Document text
Can Anthem Explain This?
This was freely shared (and found) on the internet. It is not from my family:
My daughter’s 8 day hospital stay for pneumonia and RSV where she was nearly admitted to the ICU has been denied a WEEK AFTER she got out of the hospital. For non Americans I’ll have to pay for this of pocket. Cost is astronomical
My daughter required oxygen the entire time and I was told by several nurses that she was their sickest patient on the floor and at one point the risk team wanted to transfer her to ICU for high flow oxygen. This has been deemed medically unnecessary by the team at@AnthemBCBS
Oh and she was on IV fluids bc she wasn’t able to drink or eat for a week. Also low electrolyte levels.
If this is true, and I have no reason to doubt it, then this is criminal. Here are my questions:
- How can Anthem deny any hospitalization and stick a patient with a bill? The patient is not in charge of his or own care when they are that sick?
- Why was this done a week after the hospital stay?
- Who will fight for the patient? The doctor? The hospital? Or will they stick the patient with the bill?
This insurance model is so broken right now. I will soon show how Cigna is denying claims over and over again. I just wanted to give this case more attention so we can embarrass these insurers and shine the light on their atrocities.
Don’t know about KOM, but this is a good candidate for a NPR-Kaiser Health News bill of the month. There is a whole series on this and it’s amazing how fast the wheels seem to move once the insurance company/hospital get a call from the media
Appeal. Then take the overturned appeal to the state insurance department.
Doug, just glad your daughter is okay. What a hellish thing for a parent to go through. I’m fairly confident that you’ll work the rest out but it will take time and patience. Shame that you have to eat up your time haggling with the insurance company.

Dataset excerpts
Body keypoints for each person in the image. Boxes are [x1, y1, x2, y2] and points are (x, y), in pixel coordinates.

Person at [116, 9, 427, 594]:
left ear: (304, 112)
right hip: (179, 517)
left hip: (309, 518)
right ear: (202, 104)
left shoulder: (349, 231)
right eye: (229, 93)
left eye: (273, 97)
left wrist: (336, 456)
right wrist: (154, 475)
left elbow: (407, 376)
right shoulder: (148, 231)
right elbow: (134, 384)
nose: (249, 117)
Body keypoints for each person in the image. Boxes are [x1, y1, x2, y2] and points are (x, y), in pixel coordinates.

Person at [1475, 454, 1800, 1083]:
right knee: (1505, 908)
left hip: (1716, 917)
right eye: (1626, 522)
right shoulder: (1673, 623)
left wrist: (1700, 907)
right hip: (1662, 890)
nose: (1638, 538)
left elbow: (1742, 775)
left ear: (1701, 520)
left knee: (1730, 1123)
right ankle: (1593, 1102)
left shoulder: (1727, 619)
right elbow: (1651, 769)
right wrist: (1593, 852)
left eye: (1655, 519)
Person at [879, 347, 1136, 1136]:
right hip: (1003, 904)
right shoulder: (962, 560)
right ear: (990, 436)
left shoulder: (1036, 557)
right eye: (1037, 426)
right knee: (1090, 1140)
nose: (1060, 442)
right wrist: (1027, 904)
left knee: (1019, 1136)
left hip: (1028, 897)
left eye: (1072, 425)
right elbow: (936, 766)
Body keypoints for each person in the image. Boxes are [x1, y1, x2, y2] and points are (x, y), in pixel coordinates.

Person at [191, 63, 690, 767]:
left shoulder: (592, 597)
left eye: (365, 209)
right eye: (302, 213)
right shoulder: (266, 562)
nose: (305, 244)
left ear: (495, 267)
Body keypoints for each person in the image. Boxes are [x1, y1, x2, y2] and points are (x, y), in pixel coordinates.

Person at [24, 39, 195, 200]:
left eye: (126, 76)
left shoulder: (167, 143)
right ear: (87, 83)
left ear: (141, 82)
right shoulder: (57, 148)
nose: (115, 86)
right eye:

---

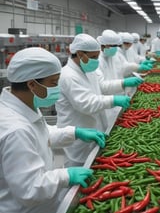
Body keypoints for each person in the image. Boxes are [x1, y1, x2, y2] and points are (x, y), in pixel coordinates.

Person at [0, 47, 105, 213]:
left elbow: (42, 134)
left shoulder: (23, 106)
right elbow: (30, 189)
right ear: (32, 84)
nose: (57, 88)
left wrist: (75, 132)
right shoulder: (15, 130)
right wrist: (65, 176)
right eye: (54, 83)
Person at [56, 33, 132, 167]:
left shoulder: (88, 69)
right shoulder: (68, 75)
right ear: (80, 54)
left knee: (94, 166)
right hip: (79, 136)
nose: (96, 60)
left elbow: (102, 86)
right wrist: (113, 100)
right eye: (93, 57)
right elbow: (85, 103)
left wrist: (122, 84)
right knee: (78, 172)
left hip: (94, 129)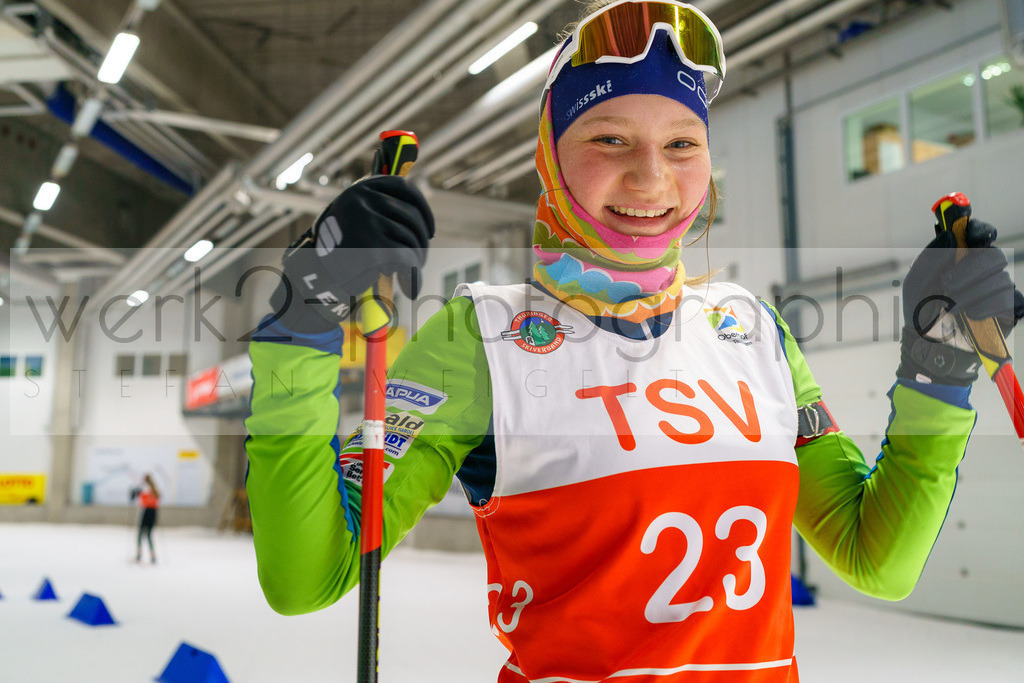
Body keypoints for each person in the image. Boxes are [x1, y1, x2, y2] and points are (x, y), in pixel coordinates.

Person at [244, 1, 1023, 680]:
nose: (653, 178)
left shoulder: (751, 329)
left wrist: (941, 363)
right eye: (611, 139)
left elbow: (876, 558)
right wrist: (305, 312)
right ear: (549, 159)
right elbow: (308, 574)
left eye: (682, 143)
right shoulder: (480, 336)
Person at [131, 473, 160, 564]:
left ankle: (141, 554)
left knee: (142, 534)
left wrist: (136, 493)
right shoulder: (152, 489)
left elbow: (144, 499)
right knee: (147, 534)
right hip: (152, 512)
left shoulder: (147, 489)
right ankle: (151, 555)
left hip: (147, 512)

Required tasks
a: List the medical conditions the daughter in the post about the denied hospital stay is described as having.
b: Revise the post about the denied hospital stay from "Doug, just glad" to "the insurance company.", writing "persistence" in place of "patience".

Answers provided
a:
pneumonia
RSV
low electrolyte levels

b:
Doug, just glad your daughter is okay. What a hellish thing for a parent to go through. I’m fairly confident that you’ll work the rest out but it will take time and persistence. Shame that you have to eat up your time haggling with the insurance company.